/durable-queue

a disk-backed queue for clojure

Primary LanguageClojureEclipse Public License 1.0EPL-1.0

Clojars Project cljdoc badge CircleCI

This library implements a disk-backed task queue, allowing for queues that can survive processes dying, and whose size is bounded by available disk rather than memory. It is a small, purely-Clojure implementation focused entirely on the in-process use case, meaning that it is both simpler and more easily embedded than network-aware queue implementations such as Kafka and ActiveMQ.

usage

[factual/durable-queue "0.1.5"]

To interact with queues, first create a queues object by specifying a directory in the filesystem and an options map:

> (require '[durable-queue :refer :all])
nil
> (def q (queues "/tmp" {}))
#'q

This allows us to put! and take! tasks from named queues. take! is a blocking read, and will only return once a task is available or, if a timeout is defined (in milliseconds), once the timeout elapses:

> (take! q :foo 10 :timed-out!)
:timed-out!
> (put! q :foo "a task")
true
> (take! q :foo)
< :in-progress | "a task" >
> (deref *1)
"a task"

Notice that the task has a value describing its progress, and a value describing the task itself. We can get the task descriptor by dereferencing the returned task. Note that since the task is persisted to disk and anything on disk may be corrupted, this involves a checksum which may fail and throw an IOException. Any software which wants to be robust to all failure modes should always dereference within a try/catch clause.

Calling take! removed the task from the queue, but just because we've taken the task doesn't mean we've completed the action associated with it. In order to make sure the task isn't retried on restart, we must mark it as complete!.

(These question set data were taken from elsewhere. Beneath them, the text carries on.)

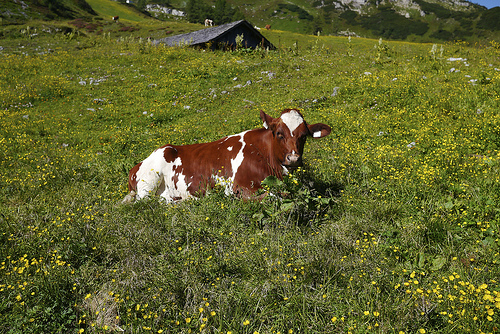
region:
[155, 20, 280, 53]
the roof of a barn over the hill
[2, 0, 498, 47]
mountains in the distance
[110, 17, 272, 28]
several cows on a hill in the distance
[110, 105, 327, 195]
a large brown and white cow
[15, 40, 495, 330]
a grassy hill with wild flowers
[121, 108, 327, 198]
brown and white cow laying down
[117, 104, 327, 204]
cow laying in the grass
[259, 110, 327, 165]
the cow's head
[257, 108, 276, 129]
the cow's right ear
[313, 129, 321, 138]
a white tag in the cow's left ear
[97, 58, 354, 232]
a cow laying in the field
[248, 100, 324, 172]
the head of a brown and white cow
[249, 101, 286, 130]
the ear of a brown and white cow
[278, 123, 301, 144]
the eyes of a brown and white cow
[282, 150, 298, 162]
the nose of a brown and white cow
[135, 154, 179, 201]
the back leg of a brown and white cow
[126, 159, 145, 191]
the hind end of a brown and white cow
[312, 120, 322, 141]
the ear tag of a brown and white cow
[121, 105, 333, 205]
brown and white cow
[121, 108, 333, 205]
cow is laying down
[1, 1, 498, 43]
green hilly landscape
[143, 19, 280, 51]
top portion of a wooden building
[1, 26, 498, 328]
grassy green pasture land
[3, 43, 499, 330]
pasture covered in yellow wildflowers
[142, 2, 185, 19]
rocks on the side of a hill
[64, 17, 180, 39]
piles of brown dirt on the hillside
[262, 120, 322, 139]
two tags in a cow's ears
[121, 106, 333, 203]
red and white cow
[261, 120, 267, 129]
white tag on a cow's ear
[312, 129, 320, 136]
white tag on a cow's ear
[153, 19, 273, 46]
roof of a building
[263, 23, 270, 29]
red animal in the background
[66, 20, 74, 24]
red animal in the background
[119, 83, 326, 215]
cow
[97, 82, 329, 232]
brown and white cow lying in green field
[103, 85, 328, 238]
cow lying in green field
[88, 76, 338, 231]
brown and white cow lying in field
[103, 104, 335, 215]
cow lying in field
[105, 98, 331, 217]
brown cow lying in green field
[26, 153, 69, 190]
green grass with yellow flowers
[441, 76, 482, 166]
green grass with yellow flowers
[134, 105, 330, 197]
cow sitting the in the field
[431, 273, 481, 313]
dandilions in the grass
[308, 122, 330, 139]
the cow's left ear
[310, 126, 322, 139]
white spot on the cow's ear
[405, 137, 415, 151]
white spots in the grass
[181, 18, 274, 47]
the house the background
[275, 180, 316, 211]
leaves in front of the cow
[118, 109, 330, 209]
a white and brown cow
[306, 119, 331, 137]
a brown and white cow's left ear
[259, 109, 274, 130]
a brown and white cow's right ear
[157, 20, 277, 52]
the roof of a rustic cabin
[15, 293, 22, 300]
a little yellow flower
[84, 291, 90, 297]
a little yellow flower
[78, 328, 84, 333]
a little yellow flower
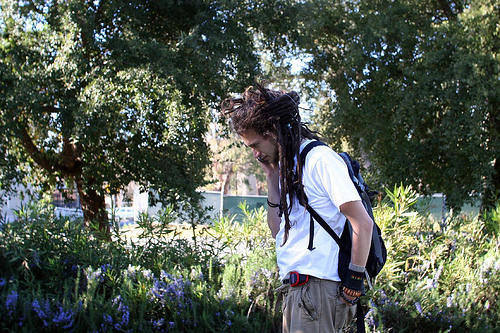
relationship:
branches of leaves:
[2, 1, 499, 212] [123, 104, 206, 196]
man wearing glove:
[211, 79, 397, 331] [339, 255, 371, 307]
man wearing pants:
[227, 79, 373, 333] [259, 272, 359, 330]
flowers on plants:
[0, 180, 500, 333] [16, 212, 278, 326]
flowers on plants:
[26, 295, 75, 329] [16, 212, 278, 326]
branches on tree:
[2, 4, 260, 182] [2, 3, 264, 241]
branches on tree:
[2, 1, 499, 212] [2, 3, 264, 241]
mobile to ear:
[255, 154, 267, 168] [262, 134, 282, 147]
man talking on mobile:
[227, 79, 373, 333] [257, 154, 268, 163]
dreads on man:
[218, 81, 325, 246] [227, 79, 373, 333]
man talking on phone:
[227, 79, 373, 333] [253, 156, 280, 174]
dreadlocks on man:
[277, 87, 309, 245] [227, 79, 373, 333]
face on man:
[238, 130, 270, 167] [227, 79, 373, 333]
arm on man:
[259, 162, 288, 236] [225, 87, 397, 329]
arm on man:
[350, 210, 387, 262] [227, 79, 373, 333]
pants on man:
[275, 273, 349, 328] [225, 87, 397, 329]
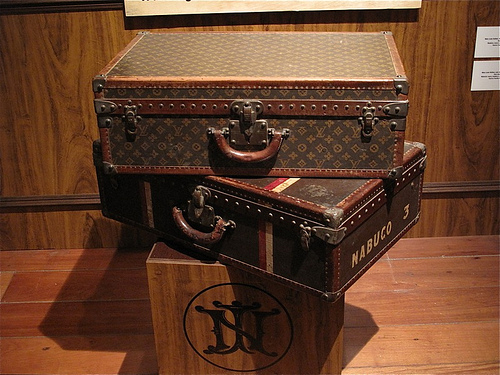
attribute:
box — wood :
[144, 242, 346, 374]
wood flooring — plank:
[1, 231, 497, 372]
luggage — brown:
[92, 135, 426, 302]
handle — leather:
[211, 130, 283, 162]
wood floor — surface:
[375, 242, 480, 372]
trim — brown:
[100, 156, 405, 185]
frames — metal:
[389, 80, 410, 119]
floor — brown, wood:
[20, 242, 497, 371]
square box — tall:
[147, 255, 357, 372]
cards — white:
[461, 5, 496, 107]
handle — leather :
[199, 121, 294, 168]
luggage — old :
[83, 22, 415, 190]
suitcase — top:
[137, 32, 377, 132]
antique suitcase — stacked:
[89, 32, 410, 188]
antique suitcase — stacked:
[85, 138, 426, 301]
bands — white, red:
[247, 217, 290, 292]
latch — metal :
[98, 97, 168, 139]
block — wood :
[146, 238, 343, 373]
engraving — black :
[177, 280, 296, 372]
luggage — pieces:
[98, 132, 444, 306]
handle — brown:
[188, 113, 302, 173]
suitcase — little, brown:
[85, 21, 425, 189]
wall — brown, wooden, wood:
[7, 10, 498, 239]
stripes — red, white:
[246, 170, 315, 280]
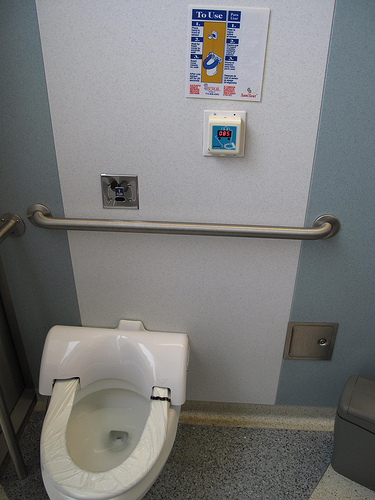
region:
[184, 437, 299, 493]
Black and white floor next to the toilet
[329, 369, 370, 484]
Gray wastebasket to the right of the toilet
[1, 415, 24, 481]
Vertical silver bar to the left of the toilet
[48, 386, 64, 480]
Covered white toilet seat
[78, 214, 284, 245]
Horizontal silver bar above the toilet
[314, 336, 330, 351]
Keyhole in the silver square on the wall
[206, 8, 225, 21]
The word 'Use' in the sign on the wall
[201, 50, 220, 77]
Picture of a toilet in the sign on the wall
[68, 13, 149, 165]
White portion of the wall behind the toilet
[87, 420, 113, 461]
Water inside of the toilet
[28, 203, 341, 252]
long metal safety bathroom railing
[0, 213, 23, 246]
metal safety bathroom railing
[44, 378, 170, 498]
clear plastic bathroom hygiene wrapping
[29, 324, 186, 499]
low white ceramic bathroom toilet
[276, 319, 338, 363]
square shiny metal door with lock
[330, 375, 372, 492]
small plastic gray trashcan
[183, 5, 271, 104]
red blue and yellow bathroom sign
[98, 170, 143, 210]
metal help pull for emergencies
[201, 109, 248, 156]
plastic white hanger with red numbers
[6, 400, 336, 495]
gray and black speckled floor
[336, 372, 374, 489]
Gray trash can to the right of the toilet.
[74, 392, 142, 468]
Water inside of the white toilet.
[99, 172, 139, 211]
Motion sensor display on wall to flush the toilet.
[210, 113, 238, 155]
White and blue digital box mounted on wall above the toilet.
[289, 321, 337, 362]
Silver square with key hole on wall.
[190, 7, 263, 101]
Instruction paper on how to use the toilet on wall.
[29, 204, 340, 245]
Metal bar above the toilet.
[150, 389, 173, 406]
Black tier on the toilet seat.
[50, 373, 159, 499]
Clear plastic wrapped around the toilet seat.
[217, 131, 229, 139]
Numbers on digital display box on the wall.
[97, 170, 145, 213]
a silver back-plated button for toilet flushing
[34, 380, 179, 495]
a toilet seat wrapped in protective plastic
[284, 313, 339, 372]
a small silver door on the wall with a key lock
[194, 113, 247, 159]
a white box with a red digital display on it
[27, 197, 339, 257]
a long grey steel bar for holding to get off the toilet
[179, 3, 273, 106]
a sign on the wall with instructions on how to use the toilet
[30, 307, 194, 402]
the base of the toilet attached to the wall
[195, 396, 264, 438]
a filthy baseboard in the bathroom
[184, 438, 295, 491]
speckled laminate flooring in the bathroom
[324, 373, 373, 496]
a small grey trash bin near the toilet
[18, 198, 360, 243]
Brushed metal safety bar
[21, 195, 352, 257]
Stainless steel safety bar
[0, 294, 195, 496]
White plastic toilet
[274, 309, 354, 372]
Silver metal access panel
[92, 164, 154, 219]
Silver metal toilet flush button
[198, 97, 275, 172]
Plastic bathroom thermostat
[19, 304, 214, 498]
White toilet with plastic seat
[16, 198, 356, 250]
Silver metal bathroom grab bar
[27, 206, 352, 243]
Silver metal grab bar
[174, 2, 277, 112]
White sign with blue writing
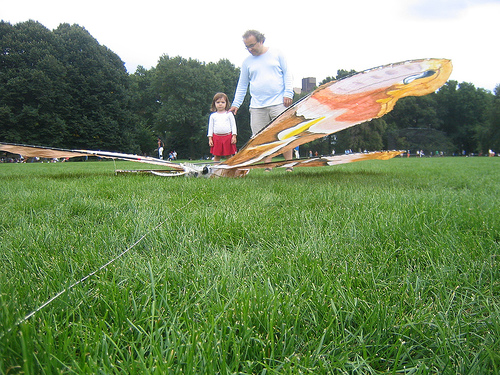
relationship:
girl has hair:
[195, 85, 237, 169] [208, 81, 232, 119]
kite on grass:
[9, 49, 455, 177] [9, 162, 496, 369]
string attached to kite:
[7, 169, 210, 374] [2, 54, 452, 195]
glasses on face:
[241, 42, 262, 51] [239, 35, 264, 55]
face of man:
[239, 35, 264, 55] [227, 24, 296, 126]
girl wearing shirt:
[207, 90, 234, 178] [189, 101, 239, 125]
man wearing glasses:
[226, 27, 298, 177] [242, 41, 268, 52]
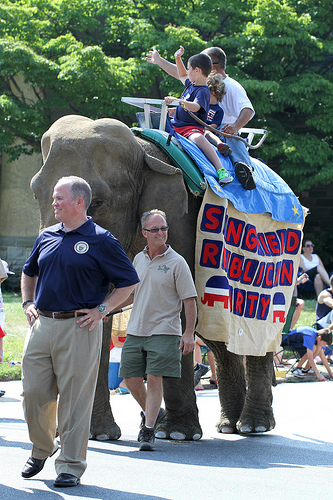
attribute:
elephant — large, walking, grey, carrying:
[35, 112, 313, 453]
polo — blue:
[17, 214, 138, 319]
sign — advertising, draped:
[187, 177, 312, 358]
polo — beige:
[119, 245, 200, 340]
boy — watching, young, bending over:
[282, 325, 332, 378]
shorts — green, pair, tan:
[116, 332, 183, 380]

> (put! q :foo "another task")
true
> (take! q :foo)
< :in-progress | "another task" >
> (complete! *1)
true

If our task fails and we want to re-enqueue it to be tried again, we can instead call (retry! task). Tasks which are marked for retry are added to the end of the current queue.

To get a description of the current state of the queue, we can use stats, which returns a map of queue names onto various counts:

> (stats q)
{:enqueued 2,
 :retried 0,
 :completed 1,
 :in-progress 1,
 :num-slabs 1,
 :num-active-slabs 1}
field description
:enqueued the number of tasks which have been enqueued via put!, including any pre-existing tasks on-disk when the queues were initialized
:retried the number of tasks which have been retried via retry!
:completed the number of tasks which have been completed via complete!
:in-progress the number of tasks which have been consumed via take!, but are not yet complete
:num-slabs the number of underlying files which are being used to store tasks
:num-active-slabs the number of underlying files which are currently open and mapped into memory

pod usage

Build pod:

bb pod

In the project root is a durable-queue which uses the pod uberjar and could be use as pod executable.

In a babashka script:

(require '[babashka.pods :as pods])

(pods/load-pod "./durable-queue")

(require '[pod.flexiana.durable-queue :as dq])

(def qp "./tmp/queue")

(dq/stats qp)

(dq/take! qp :ex 10 :timeout)

(dq/put! qp :ex {:a 1 :b 2})

Differences between the functions in the clojure library and those in the pod of the same name:

  • the first parameter is not the queue object but the path where the queue object is saved
  • the take! function removes the object from the queue (involves running the complete! function)

configuring the queues

queues can be given a number of different options, which can affect its performance and correctness.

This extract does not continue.